One of Vancouver’s most prominent independent movie houses is rebranding itself as a sports bar in an attempted workaround of the province’s COVID-19 health orders.
Rio Theatre owner Corinne Lea says as of Saturday the cinema will pivot to operating as a bar that projects sporting events on the big screen.
It’s part of a move that would comply with British Columbia’s guidelines that say restaurants and bars are fine to stay open, but movie theatres aren’t.
“We’re trying to point out how these rules don’t make any sense,” Lea said on Wednesday.
“But at the same time, there’s nothing we can do… except try to figure out how we can keep the doors open.”
The province’s cinemas were forced to close in November and won’t be allowed to reopen until at least early next month.
Lea said she hasn’t heard from health authorities, but her goal is to “work within the rules” and get her business back on its feet in the sporting world.
“We’re all having to pivot and become jocks,” she said.
“All my film geek programmers were trying to Google the NHL and understand what sports are playing when.”
Vancouver Coastal Health declined to comment and representatives for the province did not immediately respond to questions.

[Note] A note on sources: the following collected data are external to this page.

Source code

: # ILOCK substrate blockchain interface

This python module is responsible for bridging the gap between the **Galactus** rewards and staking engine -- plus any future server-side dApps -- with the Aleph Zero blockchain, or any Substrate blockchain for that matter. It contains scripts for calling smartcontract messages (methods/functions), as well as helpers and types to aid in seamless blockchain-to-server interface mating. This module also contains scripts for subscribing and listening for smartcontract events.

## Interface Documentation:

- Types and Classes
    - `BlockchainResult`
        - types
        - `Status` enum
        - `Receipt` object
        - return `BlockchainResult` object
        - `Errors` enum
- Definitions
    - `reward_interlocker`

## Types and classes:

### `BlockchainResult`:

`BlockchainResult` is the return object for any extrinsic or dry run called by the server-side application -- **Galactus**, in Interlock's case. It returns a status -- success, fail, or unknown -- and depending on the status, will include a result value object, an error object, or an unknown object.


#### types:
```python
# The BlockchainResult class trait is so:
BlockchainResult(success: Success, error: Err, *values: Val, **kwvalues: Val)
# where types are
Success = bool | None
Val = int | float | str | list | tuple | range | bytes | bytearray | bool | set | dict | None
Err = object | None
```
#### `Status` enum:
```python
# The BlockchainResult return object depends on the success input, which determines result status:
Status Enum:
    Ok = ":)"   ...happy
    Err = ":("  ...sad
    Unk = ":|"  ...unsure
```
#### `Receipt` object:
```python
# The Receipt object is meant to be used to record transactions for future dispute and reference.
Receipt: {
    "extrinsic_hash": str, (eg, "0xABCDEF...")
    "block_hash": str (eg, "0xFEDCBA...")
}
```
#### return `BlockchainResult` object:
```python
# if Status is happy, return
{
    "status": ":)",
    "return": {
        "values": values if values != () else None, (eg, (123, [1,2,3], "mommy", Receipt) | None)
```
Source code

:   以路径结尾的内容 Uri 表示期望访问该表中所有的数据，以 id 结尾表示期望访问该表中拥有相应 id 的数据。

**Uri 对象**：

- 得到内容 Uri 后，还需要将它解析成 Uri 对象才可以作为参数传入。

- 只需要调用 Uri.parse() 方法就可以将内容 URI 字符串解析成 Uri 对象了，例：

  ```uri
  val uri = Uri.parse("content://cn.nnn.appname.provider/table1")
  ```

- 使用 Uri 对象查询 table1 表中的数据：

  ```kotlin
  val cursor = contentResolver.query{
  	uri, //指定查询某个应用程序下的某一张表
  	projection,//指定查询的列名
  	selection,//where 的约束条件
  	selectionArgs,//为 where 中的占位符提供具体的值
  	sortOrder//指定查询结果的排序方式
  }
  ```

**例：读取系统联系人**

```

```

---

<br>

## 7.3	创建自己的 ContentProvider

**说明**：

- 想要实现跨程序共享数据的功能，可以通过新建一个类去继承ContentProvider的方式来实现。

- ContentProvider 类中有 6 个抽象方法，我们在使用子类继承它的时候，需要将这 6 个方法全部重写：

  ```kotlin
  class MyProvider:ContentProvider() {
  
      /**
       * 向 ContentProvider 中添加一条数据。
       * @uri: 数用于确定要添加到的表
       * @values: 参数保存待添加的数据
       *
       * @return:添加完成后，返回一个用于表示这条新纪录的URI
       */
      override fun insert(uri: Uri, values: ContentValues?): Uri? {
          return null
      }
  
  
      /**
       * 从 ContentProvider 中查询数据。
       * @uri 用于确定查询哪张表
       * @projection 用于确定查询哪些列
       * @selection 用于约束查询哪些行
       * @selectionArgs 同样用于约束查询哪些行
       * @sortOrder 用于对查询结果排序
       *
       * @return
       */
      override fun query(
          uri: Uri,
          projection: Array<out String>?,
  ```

Operators of the Rio have been frequent critics of provincial Health Officer Dr. Bonnie Henry’s guidelines for local businesses, which Lea said have been “increasingly frustrating” because of their inconsistencies.
For instance, gyms and bowling alleys are allowed to stay open with certain restrictions, while cinemas weren’t granted the same exceptions.
Over the Christmas holiday, the Rio used its theatre marquee to question the province’s approach to safety, pointing out that while theatres were closed, malls were still allowed to operate.
The latest marquee update on Tuesday took a more succinct approach: “Screw the arts. We’re a sports bar now.”
The Rio isn’t the first Vancouver movie house to experiment with a different business model. Last month, the city’s Hollywood Theatre reopened as a bar, serving cocktails and snacks, but not showing films.
Other indie theatres across the country have taken less bold routes to survival after being forced to close under their local health guidelines.
Some continued to operate concession stands or sell alcohol, while the owners of Ottawa’s ByTowne Cinema chose to permanently close in December rather than face an uncertain future.